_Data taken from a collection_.
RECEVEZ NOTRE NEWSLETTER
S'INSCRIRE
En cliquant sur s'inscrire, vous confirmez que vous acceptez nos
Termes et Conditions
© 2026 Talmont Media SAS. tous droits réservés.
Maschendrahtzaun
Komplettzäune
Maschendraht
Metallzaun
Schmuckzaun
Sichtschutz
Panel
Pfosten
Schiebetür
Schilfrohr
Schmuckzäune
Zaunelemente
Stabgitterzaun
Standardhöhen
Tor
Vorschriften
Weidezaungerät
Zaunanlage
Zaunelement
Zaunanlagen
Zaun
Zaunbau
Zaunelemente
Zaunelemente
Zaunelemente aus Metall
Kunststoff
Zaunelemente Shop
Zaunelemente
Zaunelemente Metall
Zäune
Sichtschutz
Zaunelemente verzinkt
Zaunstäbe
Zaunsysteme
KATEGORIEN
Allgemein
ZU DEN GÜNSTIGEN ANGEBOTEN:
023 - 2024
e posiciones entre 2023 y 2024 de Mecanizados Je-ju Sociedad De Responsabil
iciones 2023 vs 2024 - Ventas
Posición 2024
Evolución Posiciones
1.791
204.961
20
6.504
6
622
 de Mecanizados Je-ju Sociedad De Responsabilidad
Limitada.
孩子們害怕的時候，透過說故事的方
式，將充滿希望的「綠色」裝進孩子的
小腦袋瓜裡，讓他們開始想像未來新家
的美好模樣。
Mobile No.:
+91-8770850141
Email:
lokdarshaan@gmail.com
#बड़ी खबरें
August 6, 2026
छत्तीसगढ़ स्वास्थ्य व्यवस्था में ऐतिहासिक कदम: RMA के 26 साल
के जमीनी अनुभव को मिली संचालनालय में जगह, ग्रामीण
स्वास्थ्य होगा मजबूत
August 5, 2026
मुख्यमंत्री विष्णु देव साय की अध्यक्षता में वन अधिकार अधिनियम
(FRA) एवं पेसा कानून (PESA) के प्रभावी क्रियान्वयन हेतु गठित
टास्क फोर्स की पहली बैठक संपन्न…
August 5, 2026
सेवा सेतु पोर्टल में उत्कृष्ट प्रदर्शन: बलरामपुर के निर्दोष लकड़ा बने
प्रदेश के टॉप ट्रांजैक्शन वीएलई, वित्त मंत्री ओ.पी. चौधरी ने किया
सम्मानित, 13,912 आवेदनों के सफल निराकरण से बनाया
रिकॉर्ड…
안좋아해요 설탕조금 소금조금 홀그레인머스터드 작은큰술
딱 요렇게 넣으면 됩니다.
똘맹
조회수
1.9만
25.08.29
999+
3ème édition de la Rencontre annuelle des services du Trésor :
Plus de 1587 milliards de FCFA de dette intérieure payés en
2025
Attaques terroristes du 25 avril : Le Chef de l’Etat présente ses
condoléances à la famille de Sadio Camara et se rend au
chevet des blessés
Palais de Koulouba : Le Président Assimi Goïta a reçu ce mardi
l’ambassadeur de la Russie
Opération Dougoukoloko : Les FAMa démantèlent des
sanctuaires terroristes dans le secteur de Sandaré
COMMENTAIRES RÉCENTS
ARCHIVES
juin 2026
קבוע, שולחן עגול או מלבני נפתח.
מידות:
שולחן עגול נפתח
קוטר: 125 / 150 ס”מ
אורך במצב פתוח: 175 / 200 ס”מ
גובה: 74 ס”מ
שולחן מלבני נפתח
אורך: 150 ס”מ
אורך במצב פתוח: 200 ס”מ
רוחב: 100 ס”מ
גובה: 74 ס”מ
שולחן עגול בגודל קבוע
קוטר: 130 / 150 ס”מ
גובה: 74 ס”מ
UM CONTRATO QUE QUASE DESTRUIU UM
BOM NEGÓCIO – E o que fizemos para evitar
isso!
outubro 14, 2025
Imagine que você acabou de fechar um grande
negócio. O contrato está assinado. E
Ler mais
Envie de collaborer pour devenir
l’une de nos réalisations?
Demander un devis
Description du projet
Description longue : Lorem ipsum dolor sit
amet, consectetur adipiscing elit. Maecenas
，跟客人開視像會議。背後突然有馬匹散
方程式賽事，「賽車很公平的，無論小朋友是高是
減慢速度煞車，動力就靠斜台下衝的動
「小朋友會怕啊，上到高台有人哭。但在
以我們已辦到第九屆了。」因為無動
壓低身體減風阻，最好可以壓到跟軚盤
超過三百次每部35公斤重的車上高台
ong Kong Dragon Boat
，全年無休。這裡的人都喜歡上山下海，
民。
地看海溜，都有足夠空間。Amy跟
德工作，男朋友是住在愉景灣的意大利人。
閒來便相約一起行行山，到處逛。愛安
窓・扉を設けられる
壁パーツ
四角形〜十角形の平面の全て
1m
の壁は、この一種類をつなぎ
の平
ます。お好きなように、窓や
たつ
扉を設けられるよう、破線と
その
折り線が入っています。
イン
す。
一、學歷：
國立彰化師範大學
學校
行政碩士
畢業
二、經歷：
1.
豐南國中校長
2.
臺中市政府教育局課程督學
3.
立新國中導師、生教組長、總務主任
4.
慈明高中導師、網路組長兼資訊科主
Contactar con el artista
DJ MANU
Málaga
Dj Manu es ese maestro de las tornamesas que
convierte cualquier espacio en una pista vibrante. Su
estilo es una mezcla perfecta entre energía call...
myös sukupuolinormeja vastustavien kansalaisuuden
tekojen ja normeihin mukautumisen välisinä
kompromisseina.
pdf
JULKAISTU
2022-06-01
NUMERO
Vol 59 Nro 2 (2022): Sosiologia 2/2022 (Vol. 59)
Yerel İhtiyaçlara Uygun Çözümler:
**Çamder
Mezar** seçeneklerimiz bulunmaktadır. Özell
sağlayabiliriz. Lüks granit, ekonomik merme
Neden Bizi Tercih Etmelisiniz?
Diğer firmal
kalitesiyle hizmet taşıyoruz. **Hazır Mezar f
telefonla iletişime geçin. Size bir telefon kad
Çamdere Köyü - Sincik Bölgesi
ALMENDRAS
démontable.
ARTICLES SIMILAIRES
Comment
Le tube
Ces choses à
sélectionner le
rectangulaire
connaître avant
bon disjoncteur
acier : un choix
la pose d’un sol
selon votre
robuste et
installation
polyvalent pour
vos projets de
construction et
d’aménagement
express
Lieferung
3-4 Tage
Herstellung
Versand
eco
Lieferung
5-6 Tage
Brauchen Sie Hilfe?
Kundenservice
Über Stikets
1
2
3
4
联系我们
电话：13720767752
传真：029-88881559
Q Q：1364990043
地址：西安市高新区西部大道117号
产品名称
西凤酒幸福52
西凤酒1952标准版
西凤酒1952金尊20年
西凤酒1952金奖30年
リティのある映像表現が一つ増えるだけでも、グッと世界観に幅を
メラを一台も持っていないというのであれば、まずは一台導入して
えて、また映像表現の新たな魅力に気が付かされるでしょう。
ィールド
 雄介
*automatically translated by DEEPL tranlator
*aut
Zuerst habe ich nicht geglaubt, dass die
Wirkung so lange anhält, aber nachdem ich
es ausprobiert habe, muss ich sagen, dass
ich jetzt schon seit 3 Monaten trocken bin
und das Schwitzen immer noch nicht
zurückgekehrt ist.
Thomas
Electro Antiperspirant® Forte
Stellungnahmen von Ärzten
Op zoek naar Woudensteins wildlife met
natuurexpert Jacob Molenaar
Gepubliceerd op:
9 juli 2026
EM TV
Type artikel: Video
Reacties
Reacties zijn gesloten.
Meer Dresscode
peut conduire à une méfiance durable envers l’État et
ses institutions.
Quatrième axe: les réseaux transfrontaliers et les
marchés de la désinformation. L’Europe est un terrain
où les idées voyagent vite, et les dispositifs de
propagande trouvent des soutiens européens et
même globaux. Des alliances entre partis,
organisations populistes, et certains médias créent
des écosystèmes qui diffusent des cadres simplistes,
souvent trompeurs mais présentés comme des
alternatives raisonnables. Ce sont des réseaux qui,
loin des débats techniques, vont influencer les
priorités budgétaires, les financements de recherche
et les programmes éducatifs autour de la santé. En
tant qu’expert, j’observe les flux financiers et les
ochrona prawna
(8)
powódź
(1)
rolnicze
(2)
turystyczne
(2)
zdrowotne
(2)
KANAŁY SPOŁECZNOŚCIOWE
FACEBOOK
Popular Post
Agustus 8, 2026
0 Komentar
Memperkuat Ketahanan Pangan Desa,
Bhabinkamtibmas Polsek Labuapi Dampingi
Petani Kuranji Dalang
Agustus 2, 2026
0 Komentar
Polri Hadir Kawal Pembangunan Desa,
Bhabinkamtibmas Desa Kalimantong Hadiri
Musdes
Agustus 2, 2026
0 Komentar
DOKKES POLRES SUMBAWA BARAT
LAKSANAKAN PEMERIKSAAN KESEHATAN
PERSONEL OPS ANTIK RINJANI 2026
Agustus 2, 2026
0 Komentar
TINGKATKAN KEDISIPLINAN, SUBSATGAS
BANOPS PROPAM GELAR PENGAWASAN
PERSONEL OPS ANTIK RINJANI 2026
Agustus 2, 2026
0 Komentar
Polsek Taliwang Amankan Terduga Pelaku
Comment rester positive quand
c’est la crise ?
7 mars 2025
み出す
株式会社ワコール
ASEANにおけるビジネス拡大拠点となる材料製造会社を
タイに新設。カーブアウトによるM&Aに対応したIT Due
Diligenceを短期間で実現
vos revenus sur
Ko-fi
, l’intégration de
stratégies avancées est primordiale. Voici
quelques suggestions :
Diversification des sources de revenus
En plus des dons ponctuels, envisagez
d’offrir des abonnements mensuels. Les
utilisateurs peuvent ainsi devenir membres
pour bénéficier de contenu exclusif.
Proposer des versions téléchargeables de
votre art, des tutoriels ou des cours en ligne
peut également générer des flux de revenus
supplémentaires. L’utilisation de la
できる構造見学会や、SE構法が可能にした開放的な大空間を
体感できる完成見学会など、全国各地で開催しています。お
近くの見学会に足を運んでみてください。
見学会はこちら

_Task directions_. Set out the lines from the very first one through the line containing "안좋아해요 설탕조금 소금조금 홀그레인머스터드 작은큰술", both included, as a numbered list, leaving out any blank lines.

_Exercise result_.
1. RECEVEZ NOTRE NEWSLETTER
2. S'INSCRIRE
3. En cliquant sur s'inscrire, vous confirmez que vous acceptez nos
4. Termes et Conditions
5. © 2026 Talmont Media SAS. tous droits réservés.
6. Maschendrahtzaun
7. Komplettzäune
8. Maschendraht
9. Metallzaun
10. Schmuckzaun
11. Sichtschutz
12. Panel
13. Pfosten
14. Schiebetür
15. Schilfrohr
16. Schmuckzäune
17. Zaunelemente
18. Stabgitterzaun
19. Standardhöhen
20. Tor
21. Vorschriften
22. Weidezaungerät
23. Zaunanlage
24. Zaunelement
25. Zaunanlagen
26. Zaun
27. Zaunbau
28. Zaunelemente
29. Zaunelemente
30. Zaunelemente aus Metall
31. Kunststoff
32. Zaunelemente Shop
33. Zaunelemente
34. Zaunelemente Metall
35. Zäune
36. Sichtschutz
37. Zaunelemente verzinkt
38. Zaunstäbe
39. Zaunsysteme
40. KATEGORIEN
41. Allgemein
42. ZU DEN GÜNSTIGEN ANGEBOTEN:
43. 023 - 2024
44. e posiciones entre 2023 y 2024 de Mecanizados Je-ju Sociedad De Responsabil
45. iciones 2023 vs 2024 - Ventas
46. Posición 2024
47. Evolución Posiciones
48. 1.791
49. 204.961
50. 20
51. 6.504
52. 6
53. 622
54.  de Mecanizados Je-ju Sociedad De Responsabilidad
55. Limitada.
56. 孩子們害怕的時候，透過說故事的方
57. 式，將充滿希望的「綠色」裝進孩子的
58. 小腦袋瓜裡，讓他們開始想像未來新家
59. 的美好模樣。
60. Mobile No.:
61. +91-8770850141
62. Email:
63. lokdarshaan@gmail.com
64. #बड़ी खबरें
65. August 6, 2026
66. छत्तीसगढ़ स्वास्थ्य व्यवस्था में ऐतिहासिक कदम: RMA के 26 साल
67. के जमीनी अनुभव को मिली संचालनालय में जगह, ग्रामीण
68. स्वास्थ्य होगा मजबूत
69. August 5, 2026
70. मुख्यमंत्री विष्णु देव साय की अध्यक्षता में वन अधिकार अधिनियम
71. (FRA) एवं पेसा कानून (PESA) के प्रभावी क्रियान्वयन हेतु गठित
72. टास्क फोर्स की पहली बैठक संपन्न…
73. August 5, 2026
74. सेवा सेतु पोर्टल में उत्कृष्ट प्रदर्शन: बलरामपुर के निर्दोष लकड़ा बने
75. प्रदेश के टॉप ट्रांजैक्शन वीएलई, वित्त मंत्री ओ.पी. चौधरी ने किया
76. सम्मानित, 13,912 आवेदनों के सफल निराकरण से बनाया
77. रिकॉर्ड…
78. 안좋아해요 설탕조금 소금조금 홀그레인머스터드 작은큰술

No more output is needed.